Google is preparing to bring Gemini to a younger group of users. Next week, kids under 13 who have parent-managed Google accounts will be able to use the company’s chatbot, according to The New York Times.
The move puts Google deeper into a debate that is already shaping the future of AI products: how early children should be introduced to generative AI, what protections should exist around them, and how companies should handle data created by young users.
How access to Gemini will work
The new access is tied to parent-managed Google accounts. The Times reports that Gemini will be available to kids whose parents use Family Link, a Google service that enables families to opt into various Google services for their child.
That detail matters because the rollout is not described as a fully open release for all younger users. It is framed around accounts already managed by parents, with Family Link acting as the pathway for families that choose to enable Google services for a child.
A Google spokesperson told The New York Times that Gemini has specific guardrails for younger users. The spokesperson also said the company won’t use that data to train its AI.
Those two points are central to how Google is presenting the launch. Guardrails address the question of what children may encounter or do inside the chatbot, while the data-training statement speaks to a separate concern: whether interactions from younger users become part of future AI development.
Why this is happening now
The timing comes as chatbot makers are racing to capture younger audiences while the AI race heats up. Gemini is part of that larger competition, and access for kids under 13 shows how quickly generative AI tools are moving from adult productivity settings into family and education contexts.
For families, the appeal is easy to understand in broad terms. Chatbots can respond quickly, explain ideas in plain language and provide an interactive interface that feels more conversational than a search box. But the source article also points to the major unresolved issue: chatbots today are imperfect at best and potentially harmful at worst.
That tension is what makes this rollout significant. Google is not simply launching another feature for an existing service.

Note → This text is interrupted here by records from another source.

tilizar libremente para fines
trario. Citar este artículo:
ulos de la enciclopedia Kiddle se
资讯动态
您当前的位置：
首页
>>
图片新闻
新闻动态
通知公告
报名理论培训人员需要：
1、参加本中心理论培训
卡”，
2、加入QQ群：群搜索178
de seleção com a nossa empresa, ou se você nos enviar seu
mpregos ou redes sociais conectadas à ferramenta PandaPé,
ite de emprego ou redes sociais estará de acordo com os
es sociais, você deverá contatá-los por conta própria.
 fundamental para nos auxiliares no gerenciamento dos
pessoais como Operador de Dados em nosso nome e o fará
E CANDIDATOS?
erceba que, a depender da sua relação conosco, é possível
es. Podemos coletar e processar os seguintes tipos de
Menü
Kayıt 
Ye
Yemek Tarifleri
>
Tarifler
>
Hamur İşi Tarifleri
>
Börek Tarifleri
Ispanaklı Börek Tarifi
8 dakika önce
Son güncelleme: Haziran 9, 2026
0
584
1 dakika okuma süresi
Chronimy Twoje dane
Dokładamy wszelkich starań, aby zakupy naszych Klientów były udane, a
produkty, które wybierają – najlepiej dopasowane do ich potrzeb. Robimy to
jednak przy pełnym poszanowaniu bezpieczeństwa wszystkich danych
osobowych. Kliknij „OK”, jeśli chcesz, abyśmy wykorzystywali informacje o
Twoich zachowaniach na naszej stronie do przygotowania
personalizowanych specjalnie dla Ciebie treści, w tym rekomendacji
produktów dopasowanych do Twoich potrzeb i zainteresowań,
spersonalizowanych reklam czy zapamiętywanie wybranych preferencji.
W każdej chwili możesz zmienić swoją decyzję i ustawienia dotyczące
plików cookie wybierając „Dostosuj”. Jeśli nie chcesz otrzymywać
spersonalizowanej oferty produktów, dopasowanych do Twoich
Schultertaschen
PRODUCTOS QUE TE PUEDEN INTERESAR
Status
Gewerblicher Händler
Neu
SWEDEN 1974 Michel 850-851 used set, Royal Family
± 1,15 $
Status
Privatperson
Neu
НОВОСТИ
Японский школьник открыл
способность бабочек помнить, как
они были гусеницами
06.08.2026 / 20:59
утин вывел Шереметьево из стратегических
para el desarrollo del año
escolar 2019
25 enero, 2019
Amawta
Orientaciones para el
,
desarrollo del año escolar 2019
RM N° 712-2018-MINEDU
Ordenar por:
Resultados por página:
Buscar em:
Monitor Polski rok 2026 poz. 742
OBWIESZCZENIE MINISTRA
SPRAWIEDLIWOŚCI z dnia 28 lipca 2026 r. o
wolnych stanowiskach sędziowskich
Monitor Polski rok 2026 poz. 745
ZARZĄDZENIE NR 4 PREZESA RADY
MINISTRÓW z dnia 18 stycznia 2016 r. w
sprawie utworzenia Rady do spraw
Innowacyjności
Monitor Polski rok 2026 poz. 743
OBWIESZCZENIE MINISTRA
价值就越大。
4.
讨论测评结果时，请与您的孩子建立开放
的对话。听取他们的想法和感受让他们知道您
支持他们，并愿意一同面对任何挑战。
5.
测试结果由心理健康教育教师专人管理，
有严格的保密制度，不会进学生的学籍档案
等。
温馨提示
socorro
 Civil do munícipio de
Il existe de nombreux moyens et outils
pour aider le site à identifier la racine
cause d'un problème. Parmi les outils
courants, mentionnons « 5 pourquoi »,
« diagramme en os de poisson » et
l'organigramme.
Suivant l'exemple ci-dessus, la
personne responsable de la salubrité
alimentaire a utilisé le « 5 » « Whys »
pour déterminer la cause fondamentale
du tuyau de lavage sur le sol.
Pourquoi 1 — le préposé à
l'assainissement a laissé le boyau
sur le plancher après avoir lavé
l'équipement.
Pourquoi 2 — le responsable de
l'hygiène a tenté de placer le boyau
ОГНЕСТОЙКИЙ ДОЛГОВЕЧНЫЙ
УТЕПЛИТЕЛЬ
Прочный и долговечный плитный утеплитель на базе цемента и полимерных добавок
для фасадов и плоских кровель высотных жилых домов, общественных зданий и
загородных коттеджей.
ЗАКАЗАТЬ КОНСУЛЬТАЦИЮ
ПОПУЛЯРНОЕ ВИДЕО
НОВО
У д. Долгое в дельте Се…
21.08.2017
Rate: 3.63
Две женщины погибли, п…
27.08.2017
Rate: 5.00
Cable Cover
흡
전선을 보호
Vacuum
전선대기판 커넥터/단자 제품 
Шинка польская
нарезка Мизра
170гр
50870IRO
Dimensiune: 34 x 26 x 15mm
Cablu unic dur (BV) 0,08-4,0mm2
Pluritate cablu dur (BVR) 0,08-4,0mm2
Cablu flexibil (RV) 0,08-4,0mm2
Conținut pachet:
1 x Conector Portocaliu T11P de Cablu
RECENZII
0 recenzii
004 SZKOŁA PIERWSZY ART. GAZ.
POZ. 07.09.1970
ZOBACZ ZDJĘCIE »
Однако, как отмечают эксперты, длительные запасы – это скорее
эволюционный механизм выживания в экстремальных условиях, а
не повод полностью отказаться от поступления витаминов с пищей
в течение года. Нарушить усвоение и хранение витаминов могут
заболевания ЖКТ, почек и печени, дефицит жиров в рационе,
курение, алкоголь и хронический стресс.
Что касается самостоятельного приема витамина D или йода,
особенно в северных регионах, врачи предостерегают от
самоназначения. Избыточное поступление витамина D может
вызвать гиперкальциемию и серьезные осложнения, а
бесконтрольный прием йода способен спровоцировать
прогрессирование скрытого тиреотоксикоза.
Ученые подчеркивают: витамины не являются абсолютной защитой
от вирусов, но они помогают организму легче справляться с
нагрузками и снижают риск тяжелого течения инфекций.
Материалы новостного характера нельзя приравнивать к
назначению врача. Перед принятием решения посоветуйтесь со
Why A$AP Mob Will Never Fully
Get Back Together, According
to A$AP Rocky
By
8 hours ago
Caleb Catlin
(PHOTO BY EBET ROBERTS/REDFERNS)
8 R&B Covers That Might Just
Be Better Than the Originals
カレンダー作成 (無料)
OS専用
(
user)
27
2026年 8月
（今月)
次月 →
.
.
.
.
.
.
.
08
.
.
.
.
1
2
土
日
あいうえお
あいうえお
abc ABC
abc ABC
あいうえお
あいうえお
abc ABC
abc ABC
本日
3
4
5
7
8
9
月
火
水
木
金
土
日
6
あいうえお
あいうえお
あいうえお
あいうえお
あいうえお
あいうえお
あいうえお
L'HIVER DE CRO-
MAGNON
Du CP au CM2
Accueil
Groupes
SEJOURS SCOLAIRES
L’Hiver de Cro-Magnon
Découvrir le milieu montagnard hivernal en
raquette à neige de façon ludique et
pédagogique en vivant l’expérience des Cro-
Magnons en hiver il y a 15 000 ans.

It is opening an AI chatbot to children who are young enough that parental controls, privacy choices and product limits become part of the core experience rather than optional extras.
The education and privacy concerns
The debate around children and generative AI is not limited to one company. The UN Educational, Scientific and Cultural Organization late last year pushed for governments to regulate the use of generative AI in education.
That push included implementing age limits for users and guardrails on data protection and user privacy. Those concerns map directly onto the questions raised by Gemini access for kids under 13: who can use the tool, what protections apply, and how user data is handled.
In practice, families and schools are likely to care about several linked issues:
- Age access: whether a chatbot should be available to younger users and under what conditions.
- Parental control: how much choice parents have through tools such as Family Link.
- AI safety: whether guardrails for younger users are strong enough for a chatbot that can still make mistakes.
- Data privacy: whether children’s interactions are protected and excluded from AI training.
- Education use: how generative AI should fit into learning environments that may need clearer rules.
The source does not describe the exact technical design of Google’s guardrails. It also does not detail how Gemini will behave differently for younger users. That leaves the rollout defined more by its access model and public assurances than by a complete explanation of the child-facing experience.
What parents should watch
For parents, the immediate practical detail is Family Link. Because Gemini access is described as available to kids whose parents use that service, the decision appears connected to whether a family has chosen to manage a child’s Google account through Google’s parent-control system.
The broader decision is less technical. Parents are being asked to consider whether an AI chatbot belongs inside a child’s set of digital tools, even when the service includes specific guardrails and even when Google says the data won’t be used to train its AI.
That does not make the answer automatic in either direction. The source presents both sides of the situation: companies are pushing chatbots toward younger audiences, while educational and privacy-focused concerns remain unresolved enough that UNESCO has called for regulation, age limits and data safeguards.
Google’s Gemini rollout for kids under 13 is therefore best understood as part of a larger shift. AI chatbots are no longer only workplace tools or experimental products for adults. They are moving into spaces where children, parents and education systems will have to decide what responsible use should look like.